** Task item **
Every record is to be restated exactly, with nothing left out.

───── Records to process

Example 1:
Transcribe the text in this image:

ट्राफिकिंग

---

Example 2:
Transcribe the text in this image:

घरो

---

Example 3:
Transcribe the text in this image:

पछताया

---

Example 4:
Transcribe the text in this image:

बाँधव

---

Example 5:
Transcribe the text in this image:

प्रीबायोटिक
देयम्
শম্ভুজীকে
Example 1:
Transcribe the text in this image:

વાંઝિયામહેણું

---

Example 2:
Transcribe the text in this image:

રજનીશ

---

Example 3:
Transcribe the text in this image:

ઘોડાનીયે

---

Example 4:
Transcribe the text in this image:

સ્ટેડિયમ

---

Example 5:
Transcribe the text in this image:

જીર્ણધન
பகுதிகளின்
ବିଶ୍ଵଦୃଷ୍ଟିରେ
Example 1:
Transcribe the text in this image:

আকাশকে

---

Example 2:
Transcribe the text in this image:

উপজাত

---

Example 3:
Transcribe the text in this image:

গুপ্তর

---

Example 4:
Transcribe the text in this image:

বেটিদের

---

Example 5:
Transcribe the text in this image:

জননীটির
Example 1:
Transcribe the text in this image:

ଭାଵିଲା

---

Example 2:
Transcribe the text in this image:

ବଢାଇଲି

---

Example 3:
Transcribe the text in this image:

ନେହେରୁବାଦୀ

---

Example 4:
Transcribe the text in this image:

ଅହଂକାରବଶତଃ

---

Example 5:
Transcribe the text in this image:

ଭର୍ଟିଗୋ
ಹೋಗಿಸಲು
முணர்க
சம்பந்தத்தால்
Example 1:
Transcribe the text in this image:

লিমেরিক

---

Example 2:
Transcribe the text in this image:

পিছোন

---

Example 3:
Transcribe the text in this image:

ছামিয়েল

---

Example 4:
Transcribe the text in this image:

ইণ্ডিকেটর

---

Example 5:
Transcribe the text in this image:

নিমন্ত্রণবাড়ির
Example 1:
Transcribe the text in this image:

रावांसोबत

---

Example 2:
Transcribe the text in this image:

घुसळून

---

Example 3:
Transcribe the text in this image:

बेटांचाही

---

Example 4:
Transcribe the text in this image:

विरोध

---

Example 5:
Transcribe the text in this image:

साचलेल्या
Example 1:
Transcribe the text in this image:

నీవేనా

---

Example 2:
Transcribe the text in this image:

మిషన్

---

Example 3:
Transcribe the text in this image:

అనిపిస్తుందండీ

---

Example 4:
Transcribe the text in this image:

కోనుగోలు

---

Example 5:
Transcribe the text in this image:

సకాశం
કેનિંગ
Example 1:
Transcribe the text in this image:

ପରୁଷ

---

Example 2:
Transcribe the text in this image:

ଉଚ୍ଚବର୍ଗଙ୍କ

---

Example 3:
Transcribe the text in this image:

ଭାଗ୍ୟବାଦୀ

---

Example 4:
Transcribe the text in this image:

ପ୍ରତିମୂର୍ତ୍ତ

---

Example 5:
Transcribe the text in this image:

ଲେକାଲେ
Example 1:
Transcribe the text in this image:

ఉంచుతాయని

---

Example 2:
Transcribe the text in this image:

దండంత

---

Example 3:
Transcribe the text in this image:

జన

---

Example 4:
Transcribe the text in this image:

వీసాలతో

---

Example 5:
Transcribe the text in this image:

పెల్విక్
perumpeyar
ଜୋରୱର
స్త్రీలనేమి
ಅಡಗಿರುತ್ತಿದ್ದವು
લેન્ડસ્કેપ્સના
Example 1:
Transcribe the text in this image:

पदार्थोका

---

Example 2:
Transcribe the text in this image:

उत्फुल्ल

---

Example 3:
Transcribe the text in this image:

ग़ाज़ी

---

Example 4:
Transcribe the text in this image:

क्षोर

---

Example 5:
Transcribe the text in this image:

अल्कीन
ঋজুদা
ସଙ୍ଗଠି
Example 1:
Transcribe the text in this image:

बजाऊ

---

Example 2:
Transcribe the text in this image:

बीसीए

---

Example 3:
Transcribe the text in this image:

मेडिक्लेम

──────────

** Exercise output **
Example 1:
Transcribe the text in this image:

ट्राफिकिंग

---

Example 2:
Transcribe the text in this image:

घरो

---

Example 3:
Transcribe the text in this image:

पछताया

---

Example 4:
Transcribe the text in this image:

बाँधव

---

Example 5:
Transcribe the text in this image:

प्रीबायोटिक
देयम्
শম্ভুজীকে
Example 1:
Transcribe the text in this image:

વાંઝિયામહેણું

---

Example 2:
Transcribe the text in this image:

રજનીશ

---

Example 3:
Transcribe the text in this image:

ઘોડાનીયે

---

Example 4:
Transcribe the text in this image:

સ્ટેડિયમ

---

Example 5:
Transcribe the text in this image:

જીર્ણધન
பகுதிகளின்
ବିଶ୍ଵଦୃଷ୍ଟିରେ
Example 1:
Transcribe the text in this image:

আকাশকে

---

Example 2:
Transcribe the text in this image:

উপজাত

---

Example 3:
Transcribe the text in this image:

গুপ্তর

---

Example 4:
Transcribe the text in this image:

বেটিদের

---

Example 5:
Transcribe the text in this image:

জননীটির
Example 1:
Transcribe the text in this image:

ଭାଵିଲା

---

Example 2:
Transcribe the text in this image:

ବଢାଇଲି

---

Example 3:
Transcribe the text in this image:

ନେହେରୁବାଦୀ

---

Example 4:
Transcribe the text in this image:

ଅହଂକାରବଶତଃ

---

Example 5:
Transcribe the text in this image:

ଭର୍ଟିଗୋ
ಹೋಗಿಸಲು
முணர்க
சம்பந்தத்தால்
Example 1:
Transcribe the text in this image:

লিমেরিক

---

Example 2:
Transcribe the text in this image:

পিছোন

---

Example 3:
Transcribe the text in this image:

ছামিয়েল

---

Example 4:
Transcribe the text in this image:

ইণ্ডিকেটর

---

Example 5:
Transcribe the text in this image:

নিমন্ত্রণবাড়ির
Example 1:
Transcribe the text in this image:

रावांसोबत

---

Example 2:
Transcribe the text in this image:

घुसळून

---

Example 3:
Transcribe the text in this image:

बेटांचाही

---

Example 4:
Transcribe the text in this image:

विरोध

---

Example 5:
Transcribe the text in this image:

साचलेल्या
Example 1:
Transcribe the text in this image:

నీవేనా

---

Example 2:
Transcribe the text in this image:

మిషన్

---

Example 3:
Transcribe the text in this image:

అనిపిస్తుందండీ

---

Example 4:
Transcribe the text in this image:

కోనుగోలు

---

Example 5:
Transcribe the text in this image:

సకాశం
કેનિંગ
Example 1:
Transcribe the text in this image:

ପରୁଷ

---

Example 2:
Transcribe the text in this image:

ଉଚ୍ଚବର୍ଗଙ୍କ

---

Example 3:
Transcribe the text in this image:

ଭାଗ୍ୟବାଦୀ

---

Example 4:
Transcribe the text in this image:

ପ୍ରତିମୂର୍ତ୍ତ

---

Example 5:
Transcribe the text in this image:

ଲେକାଲେ
Example 1:
Transcribe the text in this image:

ఉంచుతాయని

---

Example 2:
Transcribe the text in this image:

దండంత

---

Example 3:
Transcribe the text in this image:

జన

---

Example 4:
Transcribe the text in this image:

వీసాలతో

---

Example 5:
Transcribe the text in this image:

పెల్విక్
perumpeyar
ଜୋରୱର
స్త్రీలనేమి
ಅಡಗಿರುತ್ತಿದ್ದವು
લેન્ડસ્કેપ્સના
Example 1:
Transcribe the text in this image:

पदार्थोका

---

Example 2:
Transcribe the text in this image:

उत्फुल्ल

---

Example 3:
Transcribe the text in this image:

ग़ाज़ी

---

Example 4:
Transcribe the text in this image:

क्षोर

---

Example 5:
Transcribe the text in this image:

अल्कीन
ঋজুদা
ସଙ୍ଗଠି
Example 1:
Transcribe the text in this image:

बजाऊ

---

Example 2:
Transcribe the text in this image:

बीसीए

---

Example 3:
Transcribe the text in this image:

मेडिक्लेम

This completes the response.